THE DATA:
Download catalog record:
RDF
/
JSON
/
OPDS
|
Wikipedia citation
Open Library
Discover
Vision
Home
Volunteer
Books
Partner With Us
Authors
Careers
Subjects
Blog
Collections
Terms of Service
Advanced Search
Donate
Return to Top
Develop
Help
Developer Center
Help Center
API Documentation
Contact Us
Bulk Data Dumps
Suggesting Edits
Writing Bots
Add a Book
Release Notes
---
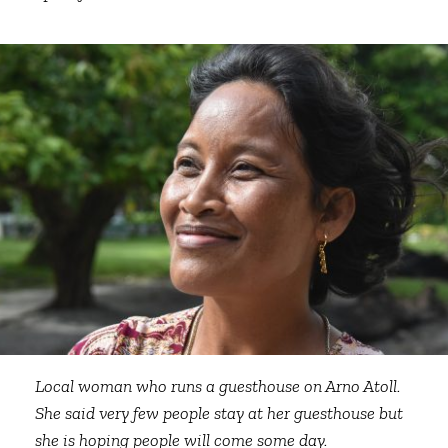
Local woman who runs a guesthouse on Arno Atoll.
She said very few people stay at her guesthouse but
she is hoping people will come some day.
==
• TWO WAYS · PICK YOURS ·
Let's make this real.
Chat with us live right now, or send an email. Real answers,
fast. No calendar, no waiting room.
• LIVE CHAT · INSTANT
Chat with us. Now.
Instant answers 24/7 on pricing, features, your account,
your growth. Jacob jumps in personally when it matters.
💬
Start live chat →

WHAT IS NEEDED:
Begin with the line above that has "your growth. Jacob" and continue through the line that has "Start live chat →", setting each one down exactly. Stop there.

RESPONSE TO THE EXERCISE:
your growth. Jacob jumps in personally when it matters.
💬
Start live chat →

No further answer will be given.